2. Q. heeft bij conclusie van repliek de vordering nader toegelicht en heeft daarbij het bij antwoord en ter comparitie gevoerde verweer gemotiveerd bestreden, zodat het vervolgens op de weg van R. had gelegen om dat verweer nader te onderbouwen. Nu R. geen gebruik heeft gemaakt van de daartoe geboden gelegenheid, dient van de juistheid van de stellingen van Q. te worden uitgegaan en is de gevorderde hoofdsom alsmede de daarover gevorderde rente toewijsbaar.
3. De door Q. gevorderde rente over de toekomstige huurtermijnen alsmede over de schadevergoeding komt niet voor toewijzing in aanmerking, nu deze thans nog niet opeisbaar zijn.

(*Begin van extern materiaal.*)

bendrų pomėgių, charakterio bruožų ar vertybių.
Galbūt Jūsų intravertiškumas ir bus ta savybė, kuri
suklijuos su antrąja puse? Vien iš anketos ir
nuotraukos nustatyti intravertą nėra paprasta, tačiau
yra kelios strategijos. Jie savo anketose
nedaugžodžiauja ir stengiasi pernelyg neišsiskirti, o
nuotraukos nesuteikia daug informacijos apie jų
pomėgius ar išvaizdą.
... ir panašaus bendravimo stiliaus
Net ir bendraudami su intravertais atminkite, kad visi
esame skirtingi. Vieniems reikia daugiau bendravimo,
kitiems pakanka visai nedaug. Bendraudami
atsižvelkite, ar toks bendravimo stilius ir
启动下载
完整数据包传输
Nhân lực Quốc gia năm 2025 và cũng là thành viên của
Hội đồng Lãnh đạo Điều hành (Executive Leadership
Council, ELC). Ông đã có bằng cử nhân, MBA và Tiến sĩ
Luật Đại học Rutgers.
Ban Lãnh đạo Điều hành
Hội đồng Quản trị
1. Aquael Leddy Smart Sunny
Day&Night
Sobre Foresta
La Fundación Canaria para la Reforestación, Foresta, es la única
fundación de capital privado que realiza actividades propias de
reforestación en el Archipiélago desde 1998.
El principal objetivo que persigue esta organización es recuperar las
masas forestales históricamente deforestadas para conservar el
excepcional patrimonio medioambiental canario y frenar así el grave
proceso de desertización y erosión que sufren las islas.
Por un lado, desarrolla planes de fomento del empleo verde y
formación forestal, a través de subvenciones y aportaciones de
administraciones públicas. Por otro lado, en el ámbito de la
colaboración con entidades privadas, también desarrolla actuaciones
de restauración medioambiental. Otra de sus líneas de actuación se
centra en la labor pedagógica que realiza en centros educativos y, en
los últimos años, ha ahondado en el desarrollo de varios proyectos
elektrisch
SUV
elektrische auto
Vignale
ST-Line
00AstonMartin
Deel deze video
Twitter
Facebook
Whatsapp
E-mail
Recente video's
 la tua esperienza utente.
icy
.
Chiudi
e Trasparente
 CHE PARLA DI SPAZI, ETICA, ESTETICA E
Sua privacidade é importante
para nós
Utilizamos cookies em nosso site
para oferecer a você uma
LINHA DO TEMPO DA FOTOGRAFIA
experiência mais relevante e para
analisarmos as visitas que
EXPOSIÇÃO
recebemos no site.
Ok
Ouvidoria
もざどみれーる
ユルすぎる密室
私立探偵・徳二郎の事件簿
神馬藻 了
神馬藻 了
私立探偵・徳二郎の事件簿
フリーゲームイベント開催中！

4. Verder is de kantonrechter van oordeel dat het niet redelijk is dat R. onverkort wordt gehouden aan het in de algemene voorwaarden opgenomen boetebeding (€ 25,00 per kalenderdag). Gezien artikel 20.6 van de algemene voorwaarden heeft Q. het recht gekregen om bij het niet nakomen van enige verplichting uit de huurovereenkomst direct een boete op te eisen. Naar het oordeel van de kantonrechter is dan ook onmiddellijke actie vereist om aanspraak te kunnen maken op betaling van die boete. Niet is gebleken dat Q. dat heeft gedaan. In de door (de gemachtigde van) Q. verzonden aanmaningen wordt immers slechts de ontstane huurachterstand gevorderd. Pas bij dagvaarding wordt eveneens aanspraak gemaakt op de boete. Naar het oordeel van de kantonrechter heeft Q. daarmee het recht verloren om zich alsnog (meer dan 31/2 jaar na het moment dat voor het eerst een huurachterstand is ontstaan) op het boetebeding te beroepen.

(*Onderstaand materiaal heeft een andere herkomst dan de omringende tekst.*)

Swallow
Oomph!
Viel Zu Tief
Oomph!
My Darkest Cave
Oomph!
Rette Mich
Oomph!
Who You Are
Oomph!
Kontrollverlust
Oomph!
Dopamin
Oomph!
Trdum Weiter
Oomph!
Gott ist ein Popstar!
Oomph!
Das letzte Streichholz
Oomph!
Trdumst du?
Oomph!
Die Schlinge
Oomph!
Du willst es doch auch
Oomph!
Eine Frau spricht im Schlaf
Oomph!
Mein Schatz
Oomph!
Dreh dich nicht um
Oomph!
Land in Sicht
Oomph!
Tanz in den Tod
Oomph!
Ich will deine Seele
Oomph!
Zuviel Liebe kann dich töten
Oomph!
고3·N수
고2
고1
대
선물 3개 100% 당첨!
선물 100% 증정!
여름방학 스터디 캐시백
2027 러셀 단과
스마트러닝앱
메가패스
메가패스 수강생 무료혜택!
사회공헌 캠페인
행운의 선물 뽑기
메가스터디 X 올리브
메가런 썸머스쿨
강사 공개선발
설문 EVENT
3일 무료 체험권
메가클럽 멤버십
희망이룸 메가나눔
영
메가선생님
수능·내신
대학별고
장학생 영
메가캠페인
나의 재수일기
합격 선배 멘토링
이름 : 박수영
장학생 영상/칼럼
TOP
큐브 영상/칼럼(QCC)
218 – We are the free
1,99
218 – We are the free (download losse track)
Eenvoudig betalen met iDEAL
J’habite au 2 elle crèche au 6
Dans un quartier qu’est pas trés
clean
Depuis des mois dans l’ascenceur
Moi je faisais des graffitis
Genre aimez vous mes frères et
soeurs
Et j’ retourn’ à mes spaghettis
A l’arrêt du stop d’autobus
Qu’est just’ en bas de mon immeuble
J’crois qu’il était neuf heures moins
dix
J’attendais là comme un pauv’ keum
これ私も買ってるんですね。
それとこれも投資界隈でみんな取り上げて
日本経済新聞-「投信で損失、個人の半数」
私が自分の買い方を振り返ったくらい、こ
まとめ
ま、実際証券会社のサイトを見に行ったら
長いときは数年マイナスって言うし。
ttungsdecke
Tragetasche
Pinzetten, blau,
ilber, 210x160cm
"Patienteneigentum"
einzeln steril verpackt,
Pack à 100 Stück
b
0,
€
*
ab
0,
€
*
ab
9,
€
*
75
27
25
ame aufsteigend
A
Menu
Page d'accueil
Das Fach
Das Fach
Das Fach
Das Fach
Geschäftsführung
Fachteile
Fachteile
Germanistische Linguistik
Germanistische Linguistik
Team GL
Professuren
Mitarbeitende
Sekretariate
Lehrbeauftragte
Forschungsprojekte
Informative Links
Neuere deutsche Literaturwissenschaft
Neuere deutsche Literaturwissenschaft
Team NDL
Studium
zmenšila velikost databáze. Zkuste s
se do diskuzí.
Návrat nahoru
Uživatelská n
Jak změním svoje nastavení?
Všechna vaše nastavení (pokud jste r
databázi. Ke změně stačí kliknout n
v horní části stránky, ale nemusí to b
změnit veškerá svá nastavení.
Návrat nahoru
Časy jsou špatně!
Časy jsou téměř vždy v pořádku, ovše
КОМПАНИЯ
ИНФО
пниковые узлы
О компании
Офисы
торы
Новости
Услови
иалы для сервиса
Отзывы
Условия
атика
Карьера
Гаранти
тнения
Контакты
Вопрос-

5. Met betrekking tot de gevorderde buitengerechtelijke kosten overweegt de kantonrechter het volgende. Uitgangspunt voor toewijzing van de vordering met betrekking tot de buitengerechtelijke kosten is dat de buitengerechtelijke werkzaamheden meer moeten omvatten dan een enkele (eventueel herhaalde) aanmaning. Nu hiervan niet is gebleken dienen deze werkzaamheden te worden aangemerkt als zijnde ter voorbereiding van de processtukken en instructie van de zaak. De gevorderde buitengerechtelijke kosten komen daarom niet voor toewijzing in aanmerking.
6. R. zal, als de in het ongelijk gestelde partij, in de proceskosten worden veroordeeld.

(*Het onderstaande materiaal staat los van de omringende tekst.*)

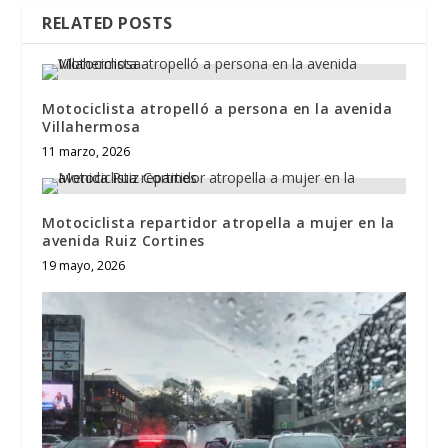
RELATED POSTS
Motociclista atropelló a persona en la avenida
Villahermosa
11 marzo, 2026
Motociclista repartidor atropella a mujer en la
avenida Ruiz Cortines
19 mayo, 2026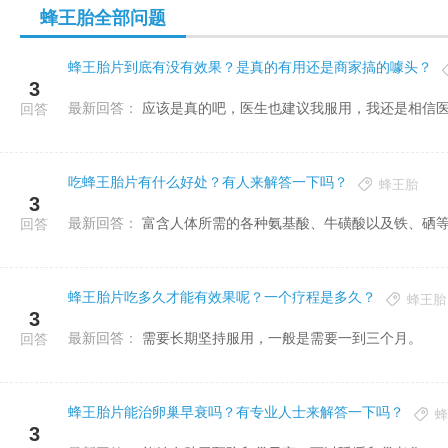
蜂王胎全部问题
力不
蜂王胎片到底有没有效果？是真的有用还是商家搞的噱头？
3
最新回答：
应该是真的吧，医生也建议我服用，我还是相信
回答
吃蜂王胎片有什么好处？有人来解答一下吗？
蜂王胎
3
最新回答：
富含人体所需的各种氨基酸、牛磺酸以及铁、硒
回答
蜂王胎片吃多久才能有效果呢？一个疗程是多久？
蜂王胎
3
最新回答：
需要长期坚持服用，一般是需要一到三个月。
回答
蜂王胎片能治卵巢早衰吗？有专业人士来解答一下吗？
蜂
3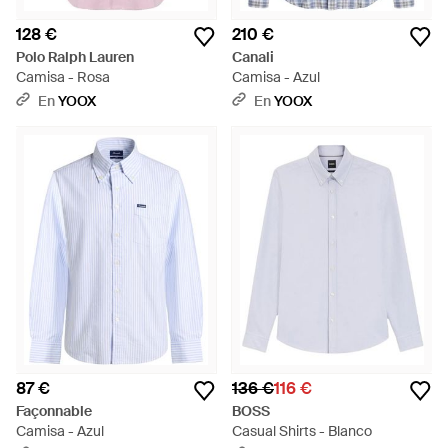
128 €
210 €
Polo Ralph Lauren
Canali
Camisa - Rosa
Camisa - Azul
En
YOOX
En
YOOX
87 €
136 €
116 €
Façonnable
BOSS
Camisa - Azul
Casual Shirts - Blanco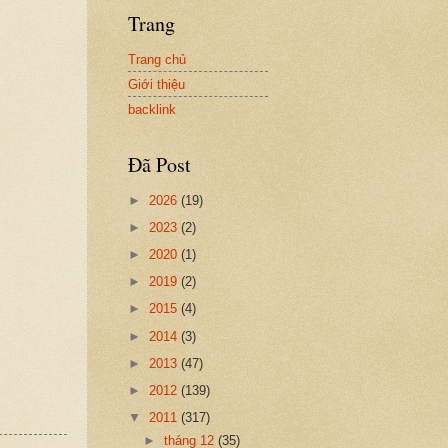
Trang
Trang chủ
Giới thiệu
backlink
Đã Post
►
2026
(19)
►
2023
(2)
►
2020
(1)
►
2019
(2)
►
2015
(4)
►
2014
(3)
►
2013
(47)
►
2012
(139)
▼
2011
(317)
►
tháng 12
(35)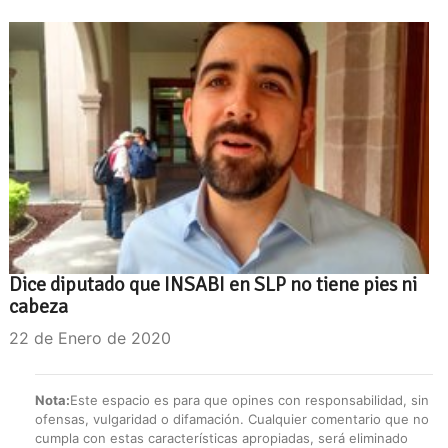
Dice diputado que INSABI en SLP no tiene pies ni
cabeza
22 de Enero de 2020
Nota:
Este espacio es para que opines con responsabilidad, sin
ofensas, vulgaridad o difamación. Cualquier comentario que no
cumpla con estas características apropiadas, será eliminado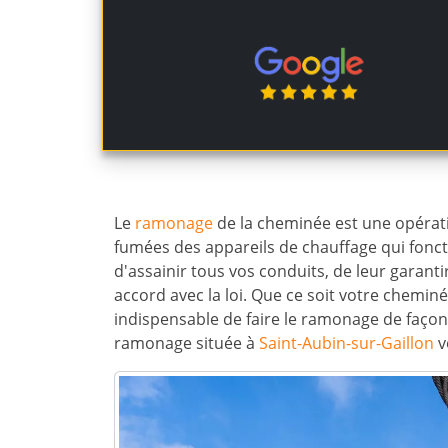
Le
ramonage
de la cheminée est une opérat
fumées des appareils de chauffage qui fonct
d'assainir tous vos conduits, de leur garant
accord avec la loi. Que ce soit votre cheminé
indispensable de faire le ramonage de façon 
ramonage située à
Saint-Aubin-sur-Gaillon
v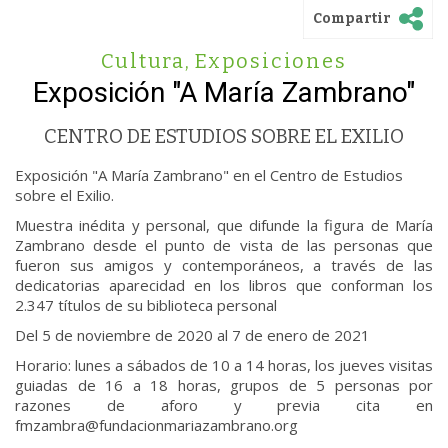
Compartir
Cultura
,
Exposiciones
Exposición "A María Zambrano"
CENTRO DE ESTUDIOS SOBRE EL EXILIO
Exposición "A María Zambrano" en el Centro de Estudios
sobre el Exilio.
Muestra inédita y personal, que difunde la figura de María
Zambrano desde el punto de vista de las personas que
fueron sus amigos y contemporáneos, a través de las
dedicatorias aparecidad en los libros que conforman los
2.347 títulos de su biblioteca personal
Del 5 de noviembre de 2020 al 7 de enero de 2021
Horario: lunes a sábados de 10 a 14 horas, los jueves visitas
guiadas de 16 a 18 horas, grupos de 5 personas por
razones de aforo y previa cita en
fmzambra@fundacionmariazambrano.org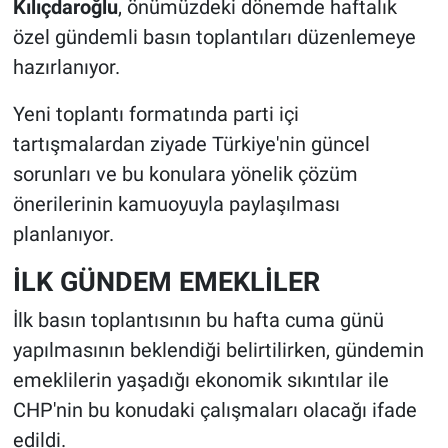
Kılıçdaroğlu
, önümüzdeki dönemde haftalık
özel gündemli basın toplantıları düzenlemeye
hazırlanıyor.
Yeni toplantı formatında parti içi
tartışmalardan ziyade Türkiye'nin güncel
sorunları ve bu konulara yönelik çözüm
önerilerinin kamuoyuyla paylaşılması
planlanıyor.
İLK GÜNDEM EMEKLİLER
İlk basın toplantısının bu hafta cuma günü
yapılmasının beklendiği belirtilirken, gündemin
emeklilerin yaşadığı ekonomik sıkıntılar ile
CHP'nin bu konudaki çalışmaları olacağı ifade
edildi.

ontbindt de tussen partijen bestaande huurovereenkomst met betrekking tot het pand aan de [adres];
veroordeelt R. om binnen 14 dagen na de betekening van dit vonnis bedoeld pand met alle daarin aanwezige personen en zaken, tenzij deze laatste het eigendom van Q. zijn, te ontruimen en te verlaten en onder afgifte van de sleutels ter vrije beschikking van Q. te stellen;
veroordeelt R. om tegen bewijs van betaling aan Q. te voldoen een bedrag van € 26.799,59, vermeerderd met de contractuele rente ad 1% per maand over € 21.825,00 vanaf 30 juni 2010 tot de dag van algehele voldoening;
veroordeelt R. om aan Q. te voldoen een bedrag van € 485,00 voor elke maand of gedeelte daarvan, waarin R. bedoeld pand in gebruik heeft vanaf 31 juni 2010;
veroordeelt R. in de kosten van deze procedure, die aan de zijde van Q. tot aan deze uitspraak worden vastgesteld op € 94,47 aan dagvaardingskosten, € 208,00 aan vastrecht en € 1.200,00 aan salaris van de gemachtigde van Q.;
verklaart dit vonnis uitvoerbaar bij voorraad;
ontzegt - voor zover nodig - het meer of anders gevorderde.
Dit vonnis is gewezen door mr. C. van den Noort, kantonrechter, en op 6 april 2011 uitgesproken ter openbare terechtzitting in aanwezigheid van de griffier.